The rumor at the sorting plant was that ten years ago someone had come across an actual head mingled in with the milk
cartons, boxes and aluminum cans on the conveyor belt. This was five years
before Leonard’s time, but even still he couldn’t believe that the state of
recycling had ever been that bad, or had come so far. First of all, nothing ever happened
at the plant. The trash came down one end of the belt, and the workers pushed
some of it one way, and some of it another, and that was that.
Three shifts,
seven days a week, the constant maneuvering of usable garbage.
Nothing happened to the people who worked there, either, for
that matter.
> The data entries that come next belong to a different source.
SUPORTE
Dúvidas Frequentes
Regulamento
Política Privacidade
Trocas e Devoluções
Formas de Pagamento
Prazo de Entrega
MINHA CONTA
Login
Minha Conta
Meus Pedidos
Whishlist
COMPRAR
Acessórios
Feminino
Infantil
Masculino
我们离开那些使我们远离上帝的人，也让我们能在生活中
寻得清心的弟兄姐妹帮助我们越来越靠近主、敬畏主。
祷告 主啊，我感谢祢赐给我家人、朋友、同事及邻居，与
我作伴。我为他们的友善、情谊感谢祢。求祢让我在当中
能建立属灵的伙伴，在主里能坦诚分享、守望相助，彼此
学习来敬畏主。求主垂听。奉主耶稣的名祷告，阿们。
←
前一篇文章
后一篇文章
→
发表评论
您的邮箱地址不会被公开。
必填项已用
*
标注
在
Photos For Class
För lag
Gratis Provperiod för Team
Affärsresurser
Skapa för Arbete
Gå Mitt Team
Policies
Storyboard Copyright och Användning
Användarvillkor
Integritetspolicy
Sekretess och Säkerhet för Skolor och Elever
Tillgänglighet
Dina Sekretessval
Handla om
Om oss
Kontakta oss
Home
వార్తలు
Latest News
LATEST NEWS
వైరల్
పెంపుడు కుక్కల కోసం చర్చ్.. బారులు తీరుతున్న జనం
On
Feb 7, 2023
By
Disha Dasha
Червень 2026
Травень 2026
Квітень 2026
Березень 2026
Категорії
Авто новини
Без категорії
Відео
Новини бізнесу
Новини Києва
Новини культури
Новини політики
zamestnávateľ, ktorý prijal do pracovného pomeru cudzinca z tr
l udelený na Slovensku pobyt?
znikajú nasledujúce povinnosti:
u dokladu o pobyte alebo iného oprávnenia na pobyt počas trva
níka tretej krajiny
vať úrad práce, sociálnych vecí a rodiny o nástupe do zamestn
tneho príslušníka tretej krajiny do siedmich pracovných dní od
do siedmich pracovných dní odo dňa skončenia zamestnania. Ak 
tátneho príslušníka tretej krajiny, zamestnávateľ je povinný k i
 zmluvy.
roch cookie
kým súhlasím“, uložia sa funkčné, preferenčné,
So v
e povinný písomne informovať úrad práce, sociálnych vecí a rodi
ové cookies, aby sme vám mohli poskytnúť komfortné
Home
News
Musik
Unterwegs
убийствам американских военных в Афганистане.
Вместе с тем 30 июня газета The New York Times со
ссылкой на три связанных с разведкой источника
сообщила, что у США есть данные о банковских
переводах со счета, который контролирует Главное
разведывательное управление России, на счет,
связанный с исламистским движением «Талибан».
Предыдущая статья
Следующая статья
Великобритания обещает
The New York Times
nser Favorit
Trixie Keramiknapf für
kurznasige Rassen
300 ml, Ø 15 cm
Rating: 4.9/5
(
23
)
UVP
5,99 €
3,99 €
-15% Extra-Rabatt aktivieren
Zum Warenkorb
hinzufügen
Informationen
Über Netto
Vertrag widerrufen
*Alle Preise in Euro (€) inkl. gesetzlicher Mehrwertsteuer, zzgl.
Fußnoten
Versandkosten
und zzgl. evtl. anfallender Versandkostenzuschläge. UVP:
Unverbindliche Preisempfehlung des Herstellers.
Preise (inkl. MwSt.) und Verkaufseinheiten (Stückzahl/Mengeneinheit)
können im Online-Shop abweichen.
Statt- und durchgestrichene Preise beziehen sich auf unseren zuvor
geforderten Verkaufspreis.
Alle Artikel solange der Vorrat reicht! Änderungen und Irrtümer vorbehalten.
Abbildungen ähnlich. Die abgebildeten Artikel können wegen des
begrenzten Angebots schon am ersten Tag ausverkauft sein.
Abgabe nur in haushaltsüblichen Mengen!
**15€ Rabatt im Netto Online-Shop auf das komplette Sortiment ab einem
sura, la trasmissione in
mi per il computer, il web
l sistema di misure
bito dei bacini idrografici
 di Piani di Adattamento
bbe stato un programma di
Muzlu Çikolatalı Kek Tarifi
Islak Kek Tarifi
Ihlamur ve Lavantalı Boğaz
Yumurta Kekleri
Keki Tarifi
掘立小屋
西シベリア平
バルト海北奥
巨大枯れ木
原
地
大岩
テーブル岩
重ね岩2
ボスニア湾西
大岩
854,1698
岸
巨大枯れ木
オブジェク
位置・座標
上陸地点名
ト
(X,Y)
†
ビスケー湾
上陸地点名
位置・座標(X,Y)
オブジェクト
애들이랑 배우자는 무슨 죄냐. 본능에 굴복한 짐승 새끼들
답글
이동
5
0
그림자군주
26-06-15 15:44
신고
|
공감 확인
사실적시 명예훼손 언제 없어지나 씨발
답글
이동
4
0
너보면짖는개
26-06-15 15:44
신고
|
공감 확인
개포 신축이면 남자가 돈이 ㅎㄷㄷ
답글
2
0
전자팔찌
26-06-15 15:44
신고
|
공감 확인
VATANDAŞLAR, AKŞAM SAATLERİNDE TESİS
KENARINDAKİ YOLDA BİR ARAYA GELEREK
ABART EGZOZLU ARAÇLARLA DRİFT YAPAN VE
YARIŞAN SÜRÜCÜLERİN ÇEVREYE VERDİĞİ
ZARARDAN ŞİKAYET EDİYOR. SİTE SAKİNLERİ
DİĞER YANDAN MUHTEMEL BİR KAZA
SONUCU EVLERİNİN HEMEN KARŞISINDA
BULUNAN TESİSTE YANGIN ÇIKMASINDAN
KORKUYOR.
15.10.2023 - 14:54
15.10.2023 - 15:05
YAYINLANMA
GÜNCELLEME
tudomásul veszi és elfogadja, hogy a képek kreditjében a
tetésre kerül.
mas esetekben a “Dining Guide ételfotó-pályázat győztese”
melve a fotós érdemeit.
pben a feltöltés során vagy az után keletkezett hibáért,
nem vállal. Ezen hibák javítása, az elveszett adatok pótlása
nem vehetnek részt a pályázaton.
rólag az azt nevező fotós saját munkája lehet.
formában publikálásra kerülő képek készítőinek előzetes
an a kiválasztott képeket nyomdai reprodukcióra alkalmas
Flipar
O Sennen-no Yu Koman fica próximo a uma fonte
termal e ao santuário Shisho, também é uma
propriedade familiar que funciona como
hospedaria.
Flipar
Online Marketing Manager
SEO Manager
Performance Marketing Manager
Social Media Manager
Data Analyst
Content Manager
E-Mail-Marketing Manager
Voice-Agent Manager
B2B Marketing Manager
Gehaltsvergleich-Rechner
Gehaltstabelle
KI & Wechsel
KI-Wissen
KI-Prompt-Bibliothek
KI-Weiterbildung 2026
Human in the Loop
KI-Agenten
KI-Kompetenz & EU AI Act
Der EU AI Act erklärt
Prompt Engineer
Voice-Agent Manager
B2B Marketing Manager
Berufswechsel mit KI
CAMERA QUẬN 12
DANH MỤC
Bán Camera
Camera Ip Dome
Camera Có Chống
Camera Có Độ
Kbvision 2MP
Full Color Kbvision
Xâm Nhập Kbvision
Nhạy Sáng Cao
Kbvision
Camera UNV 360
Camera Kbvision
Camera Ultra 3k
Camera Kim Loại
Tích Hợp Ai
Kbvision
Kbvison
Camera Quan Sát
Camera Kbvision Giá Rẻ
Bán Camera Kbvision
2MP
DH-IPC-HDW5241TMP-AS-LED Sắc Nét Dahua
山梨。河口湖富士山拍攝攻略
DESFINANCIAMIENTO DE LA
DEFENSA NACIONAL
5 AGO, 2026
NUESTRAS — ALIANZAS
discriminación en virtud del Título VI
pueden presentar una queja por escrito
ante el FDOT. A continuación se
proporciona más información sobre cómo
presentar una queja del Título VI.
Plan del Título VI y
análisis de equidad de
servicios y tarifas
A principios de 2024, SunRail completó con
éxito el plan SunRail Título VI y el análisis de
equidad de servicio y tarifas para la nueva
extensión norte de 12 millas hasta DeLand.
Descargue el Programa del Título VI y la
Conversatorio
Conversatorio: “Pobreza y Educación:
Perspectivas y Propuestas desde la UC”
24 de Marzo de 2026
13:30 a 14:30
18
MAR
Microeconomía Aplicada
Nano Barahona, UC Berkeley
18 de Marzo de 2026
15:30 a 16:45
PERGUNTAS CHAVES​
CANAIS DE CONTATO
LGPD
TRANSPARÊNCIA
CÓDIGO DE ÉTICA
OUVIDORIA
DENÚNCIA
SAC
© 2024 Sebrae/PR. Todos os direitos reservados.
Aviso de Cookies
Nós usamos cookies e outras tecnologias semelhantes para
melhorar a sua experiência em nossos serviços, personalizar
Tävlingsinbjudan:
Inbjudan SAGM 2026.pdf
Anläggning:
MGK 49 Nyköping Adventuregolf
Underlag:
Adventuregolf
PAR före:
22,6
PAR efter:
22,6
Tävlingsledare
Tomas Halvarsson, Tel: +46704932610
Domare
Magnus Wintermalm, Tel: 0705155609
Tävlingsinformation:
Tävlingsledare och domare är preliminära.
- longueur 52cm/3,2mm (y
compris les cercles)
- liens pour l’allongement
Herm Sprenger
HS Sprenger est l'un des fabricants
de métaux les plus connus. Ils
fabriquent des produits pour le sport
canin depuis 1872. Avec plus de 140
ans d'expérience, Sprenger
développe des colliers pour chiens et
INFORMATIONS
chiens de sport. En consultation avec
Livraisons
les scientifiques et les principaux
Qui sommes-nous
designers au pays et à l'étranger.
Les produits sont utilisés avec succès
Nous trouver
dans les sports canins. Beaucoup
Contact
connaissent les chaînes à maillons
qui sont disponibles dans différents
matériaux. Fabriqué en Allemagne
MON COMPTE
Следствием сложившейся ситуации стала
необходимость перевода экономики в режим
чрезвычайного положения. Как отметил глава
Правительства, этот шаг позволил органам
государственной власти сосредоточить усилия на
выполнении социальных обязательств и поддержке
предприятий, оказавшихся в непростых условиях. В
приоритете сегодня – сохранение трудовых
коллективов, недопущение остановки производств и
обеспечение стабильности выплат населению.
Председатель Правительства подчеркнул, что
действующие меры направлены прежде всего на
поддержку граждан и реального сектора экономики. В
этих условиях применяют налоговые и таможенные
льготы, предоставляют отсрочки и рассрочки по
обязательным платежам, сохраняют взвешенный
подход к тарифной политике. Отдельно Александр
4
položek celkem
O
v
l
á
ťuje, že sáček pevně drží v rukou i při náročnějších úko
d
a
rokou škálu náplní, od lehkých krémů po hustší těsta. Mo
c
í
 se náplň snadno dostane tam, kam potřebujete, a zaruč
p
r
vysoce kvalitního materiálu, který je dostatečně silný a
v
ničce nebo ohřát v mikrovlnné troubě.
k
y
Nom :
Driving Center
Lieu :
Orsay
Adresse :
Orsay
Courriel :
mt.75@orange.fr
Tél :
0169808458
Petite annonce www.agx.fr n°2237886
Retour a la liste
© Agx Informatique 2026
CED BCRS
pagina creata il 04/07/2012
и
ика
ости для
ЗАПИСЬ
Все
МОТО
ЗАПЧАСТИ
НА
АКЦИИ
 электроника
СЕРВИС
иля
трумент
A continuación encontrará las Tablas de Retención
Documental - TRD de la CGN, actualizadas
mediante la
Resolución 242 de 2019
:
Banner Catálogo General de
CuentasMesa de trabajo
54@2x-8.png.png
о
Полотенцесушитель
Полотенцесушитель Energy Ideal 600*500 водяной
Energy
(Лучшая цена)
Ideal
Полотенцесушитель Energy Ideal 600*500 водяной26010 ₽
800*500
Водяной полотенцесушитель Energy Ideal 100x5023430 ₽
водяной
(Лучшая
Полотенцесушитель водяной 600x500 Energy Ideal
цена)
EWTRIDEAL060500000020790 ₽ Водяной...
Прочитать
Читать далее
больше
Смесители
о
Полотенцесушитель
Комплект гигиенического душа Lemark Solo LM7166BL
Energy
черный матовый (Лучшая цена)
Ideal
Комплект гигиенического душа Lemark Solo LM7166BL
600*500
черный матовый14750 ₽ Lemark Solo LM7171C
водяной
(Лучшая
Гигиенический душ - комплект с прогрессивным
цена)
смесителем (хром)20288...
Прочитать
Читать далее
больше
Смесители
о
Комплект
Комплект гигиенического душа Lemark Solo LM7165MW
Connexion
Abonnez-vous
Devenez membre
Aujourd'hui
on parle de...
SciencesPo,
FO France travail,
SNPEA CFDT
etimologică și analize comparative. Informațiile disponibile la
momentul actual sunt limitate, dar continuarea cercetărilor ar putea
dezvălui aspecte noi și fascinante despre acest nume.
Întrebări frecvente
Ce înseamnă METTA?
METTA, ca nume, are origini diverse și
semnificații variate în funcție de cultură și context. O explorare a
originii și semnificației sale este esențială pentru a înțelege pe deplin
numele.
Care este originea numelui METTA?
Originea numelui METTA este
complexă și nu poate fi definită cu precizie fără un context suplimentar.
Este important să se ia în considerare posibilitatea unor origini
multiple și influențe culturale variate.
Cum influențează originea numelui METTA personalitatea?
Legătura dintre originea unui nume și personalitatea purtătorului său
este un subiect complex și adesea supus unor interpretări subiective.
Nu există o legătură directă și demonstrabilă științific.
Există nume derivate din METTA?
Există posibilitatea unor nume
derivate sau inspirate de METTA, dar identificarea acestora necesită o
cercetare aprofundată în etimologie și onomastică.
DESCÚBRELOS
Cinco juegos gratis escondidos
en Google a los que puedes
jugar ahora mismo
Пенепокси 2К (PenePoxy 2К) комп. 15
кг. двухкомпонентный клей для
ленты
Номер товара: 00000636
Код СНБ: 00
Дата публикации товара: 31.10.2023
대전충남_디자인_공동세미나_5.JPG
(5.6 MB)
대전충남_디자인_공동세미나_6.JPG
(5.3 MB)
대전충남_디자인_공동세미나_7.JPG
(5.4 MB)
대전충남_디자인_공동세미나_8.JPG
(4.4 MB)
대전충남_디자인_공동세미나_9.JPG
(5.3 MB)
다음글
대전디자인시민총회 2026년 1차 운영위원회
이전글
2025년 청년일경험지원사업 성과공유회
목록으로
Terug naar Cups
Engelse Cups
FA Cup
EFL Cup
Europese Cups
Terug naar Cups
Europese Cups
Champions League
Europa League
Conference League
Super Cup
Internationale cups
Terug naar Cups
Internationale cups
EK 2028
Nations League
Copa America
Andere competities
Leonard was, he’d tell anyone, not the most observant person, but
there has to be something to observe, for starters. Miranda Bollin, who worked
third shift, wore modest costumes for various holidays, but that was the most
Leonard had ever seen.
The day that the earthquake destroyed and essentially
swallowed the sorting plant was also the first day in two years that Leonard
had taken a sick day. His own apartment just a couple of miles away was
demolished as well, and as he walked to the sorting plant, his legs still a
little wobbly from fear of aftershocks, he thought about Miranda and her
St. Patrick’s Day costume—a button with a shamrock, a flashing LED-necklace and
green goggles. He hoped to see her at the conveyor belt, even as he stepped
around the plastic bottles, tumbling down the cracked and shifted street.